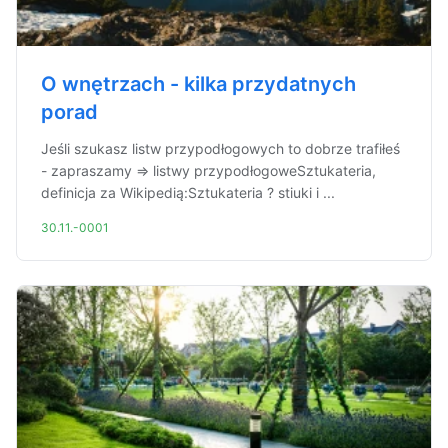
O wnętrzach - kilka przydatnych
porad
Jeśli szukasz listw przypodłogowych to dobrze trafiłeś
- zapraszamy => listwy przypodłogoweSztukateria,
definicja za Wikipedią:Sztukateria ? stiuki i ...
30.11.-0001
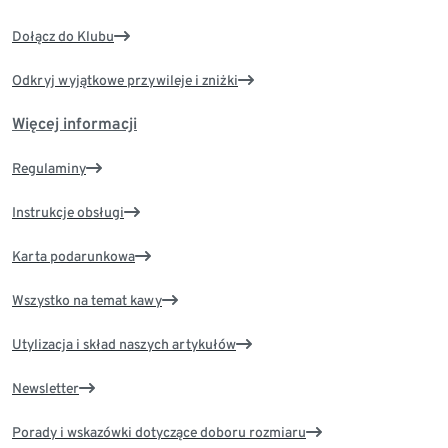
Dołącz do Klubu
Odkryj wyjątkowe przywileje i zniżki
Więcej informacji
Regulaminy
Instrukcje obsługi
Karta podarunkowa
Wszystko na temat kawy
Utylizacja i skład naszych artykułów
Newsletter
Porady i wskazówki dotyczące doboru rozmiaru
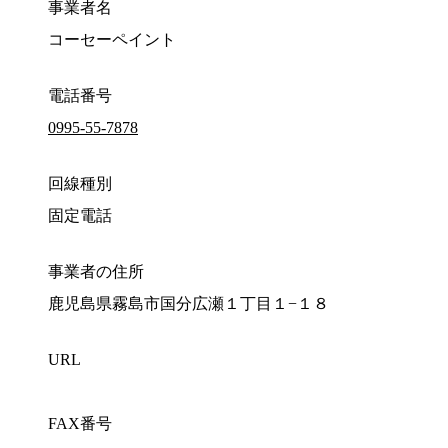
事業者名
コーセーペイント
電話番号
0995-55-7878
回線種別
固定電話
事業者の住所
鹿児島県霧島市国分広瀬１丁目１−１８
URL
FAX番号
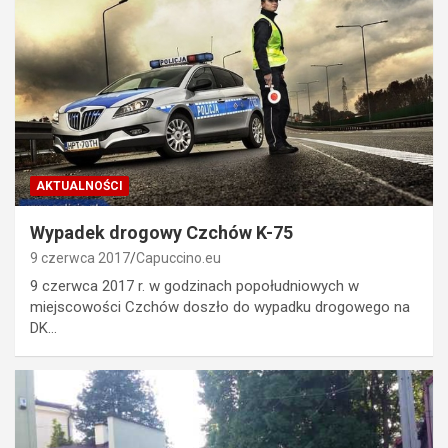
AKTUALNOŚCI
Wypadek drogowy Czchów K-75
9 czerwca 2017
Capuccino.eu
9 czerwca 2017 r. w godzinach popołudniowych w
miejscowości Czchów doszło do wypadku drogowego na
DK…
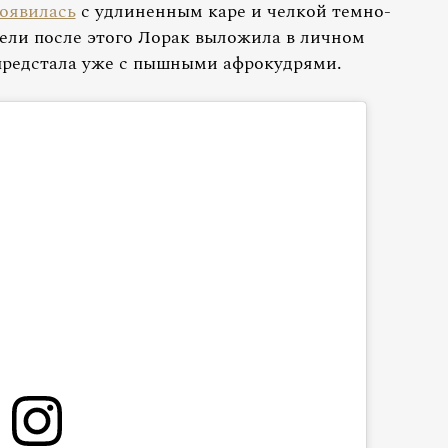
оявилась
с удлиненным каре и челкой темно-
дели после этого Лорак выложила в личном
 предстала уже с пышными афрокудрями.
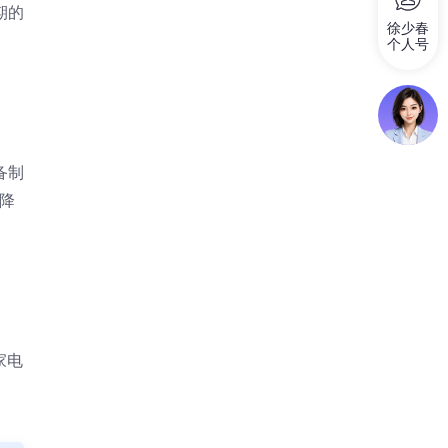
期的
徐少春
个人号
备制
降
家电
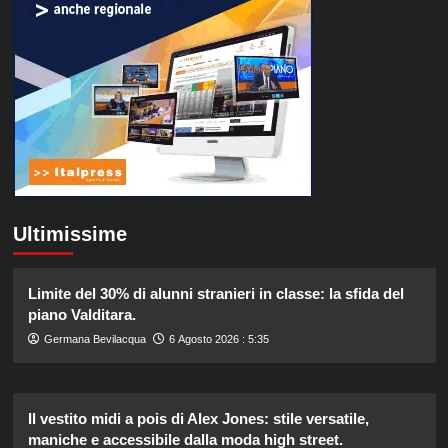
Ultimissime
Limite del 30% di alunni stranieri in classe: la sfida del
piano Valditara.
Germana Bevilacqua
6 Agosto 2026 : 5:35
Il vestito midi a pois di Alex Jones: stile versatile,
maniche e accessibile dalla moda high street.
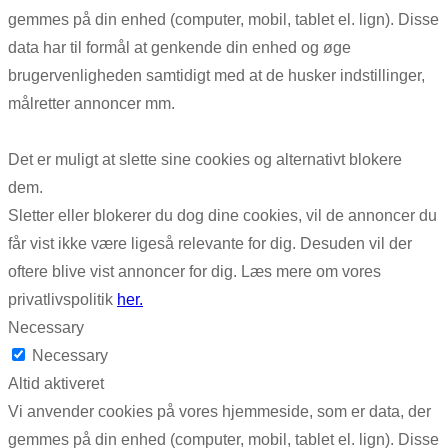
gemmes på din enhed (computer, mobil, tablet el. lign). Disse
data har til formål at genkende din enhed og øge
brugervenligheden samtidigt med at de husker indstillinger,
målretter annoncer mm.
Det er muligt at slette sine cookies og alternativt blokere
dem.
Sletter eller blokerer du dog dine cookies, vil de annoncer du
får vist ikke være ligeså relevante for dig. Desuden vil der
oftere blive vist annoncer for dig. Læs mere om vores
privatlivspolitik
her.
Necessary
Necessary
Altid aktiveret
Vi anvender cookies på vores hjemmeside, som er data, der
gemmes på din enhed (computer, mobil, tablet el. lign). Disse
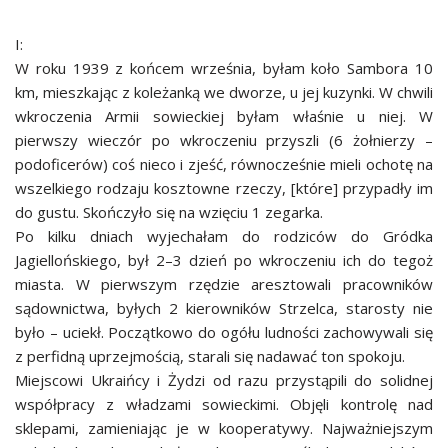
I:
W roku 1939 z końcem września, byłam koło Sambora 10
km, mieszkając z koleżanką we dworze, u jej kuzynki. W chwili
wkroczenia Armii sowieckiej byłam właśnie u niej. W
pierwszy wieczór po wkroczeniu przyszli (6 żołnierzy –
podoficerów) coś nieco i zjeść, równocześnie mieli ochotę na
wszelkiego rodzaju kosztowne rzeczy, [które] przypadły im
do gustu. Skończyło się na wzięciu 1 zegarka.
Po kilku dniach wyjechałam do rodziców do Gródka
Jagiellońskiego, był 2–3 dzień po wkroczeniu ich do tegoż
miasta. W pierwszym rzędzie aresztowali pracowników
sądownictwa, byłych 2 kierowników Strzelca, starosty nie
było – uciekł. Początkowo do ogółu ludności zachowywali się
z perfidną uprzejmością, starali się nadawać ton spokoju.
Miejscowi Ukraińcy i Żydzi od razu przystąpili do solidnej
współpracy z władzami sowieckimi. Objęli kontrolę nad
sklepami, zamieniając je w kooperatywy. Najważniejszym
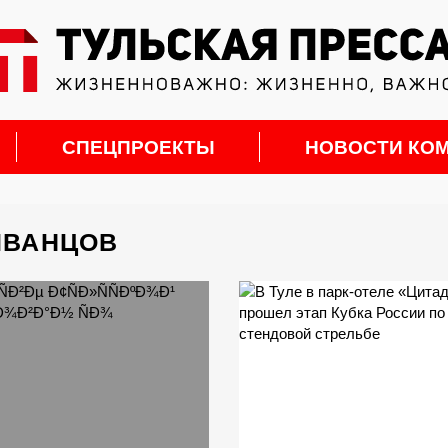
СПЕЦПРОЕКТЫ
НОВОСТИ КО
ИВАНЦОВ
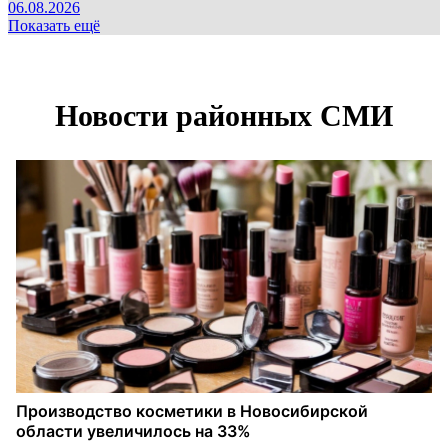
06.08.2026
Показать ещё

• • • •

> [Written task]
Reproduce the listing word for word, from its first line through the line that contains "30.11.-0001". Leave the pictures out of your copy.

> [Exercise response]
O wnętrzach - kilka przydatnych
porad
Jeśli szukasz listw przypodłogowych to dobrze trafiłeś
- zapraszamy => listwy przypodłogoweSztukateria,
definicja za Wikipedią:Sztukateria ? stiuki i ...
30.11.-0001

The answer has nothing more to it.